Instructions to follow:
Please write out the records from the line containing "Find all instances" through the end of the records, including both ends, and leave the pictures out of your answer.
## Begin
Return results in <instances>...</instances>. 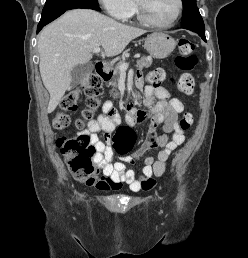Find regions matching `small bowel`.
I'll return each mask as SVG.
<instances>
[{"label":"small bowel","instance_id":"1","mask_svg":"<svg viewBox=\"0 0 248 258\" xmlns=\"http://www.w3.org/2000/svg\"><path fill=\"white\" fill-rule=\"evenodd\" d=\"M137 85L143 88L141 78H137ZM144 104L150 112L130 109L126 115V122L131 128L139 122L151 121V131L147 139L129 156L122 161L113 162V152L110 147L111 134L120 123V116L111 101L102 105V113L96 119L88 122L87 134L96 147L94 162L103 176L96 180H87V185H93L100 190H114L123 184L128 185L132 192H142L153 189L154 180L164 174L170 155L183 144L185 136L179 125V115L184 106L178 98H172L162 86L147 85L143 89ZM157 99V101H155ZM162 125V133L155 129ZM104 131V141L99 140L98 133ZM159 148L156 158L147 155L144 158L142 177L136 178L135 172L127 168V164H134L146 151Z\"/></svg>","mask_w":248,"mask_h":258}]
</instances>
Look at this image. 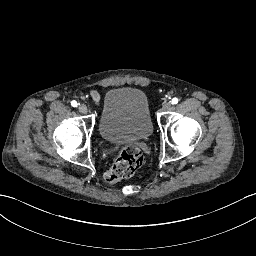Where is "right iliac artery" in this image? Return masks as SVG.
Masks as SVG:
<instances>
[{
  "label": "right iliac artery",
  "mask_w": 256,
  "mask_h": 256,
  "mask_svg": "<svg viewBox=\"0 0 256 256\" xmlns=\"http://www.w3.org/2000/svg\"><path fill=\"white\" fill-rule=\"evenodd\" d=\"M71 105H72L73 107H77V106H78V103H77L75 100H73V101L71 102Z\"/></svg>",
  "instance_id": "right-iliac-artery-1"
}]
</instances>
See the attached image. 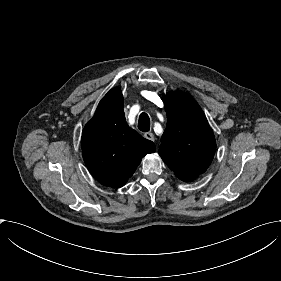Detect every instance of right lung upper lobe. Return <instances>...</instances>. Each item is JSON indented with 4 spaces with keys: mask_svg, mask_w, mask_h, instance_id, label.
I'll return each instance as SVG.
<instances>
[{
    "mask_svg": "<svg viewBox=\"0 0 281 281\" xmlns=\"http://www.w3.org/2000/svg\"><path fill=\"white\" fill-rule=\"evenodd\" d=\"M155 150L152 141L127 125L122 92L111 89L82 133L83 159L90 173L104 186L122 187L142 158Z\"/></svg>",
    "mask_w": 281,
    "mask_h": 281,
    "instance_id": "right-lung-upper-lobe-1",
    "label": "right lung upper lobe"
}]
</instances>
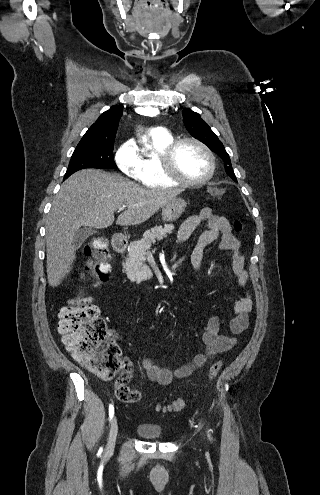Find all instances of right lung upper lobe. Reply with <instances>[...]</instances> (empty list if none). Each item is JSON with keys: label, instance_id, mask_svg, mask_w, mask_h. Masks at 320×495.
Wrapping results in <instances>:
<instances>
[{"label": "right lung upper lobe", "instance_id": "1", "mask_svg": "<svg viewBox=\"0 0 320 495\" xmlns=\"http://www.w3.org/2000/svg\"><path fill=\"white\" fill-rule=\"evenodd\" d=\"M120 106H112L102 113L97 121L87 130L78 145L114 144L119 120L122 116Z\"/></svg>", "mask_w": 320, "mask_h": 495}]
</instances>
## End
Finished task:
Find all instances of right lung upper lobe. Reply with <instances>[...]</instances> (empty list if none). Each item is JSON with keys: label, instance_id, mask_svg, mask_w, mask_h. Masks at 320×495.
Wrapping results in <instances>:
<instances>
[{"label": "right lung upper lobe", "instance_id": "1", "mask_svg": "<svg viewBox=\"0 0 320 495\" xmlns=\"http://www.w3.org/2000/svg\"><path fill=\"white\" fill-rule=\"evenodd\" d=\"M120 106H112L102 113L97 121L87 130L78 145L114 144L119 120L122 116Z\"/></svg>", "mask_w": 320, "mask_h": 495}]
</instances>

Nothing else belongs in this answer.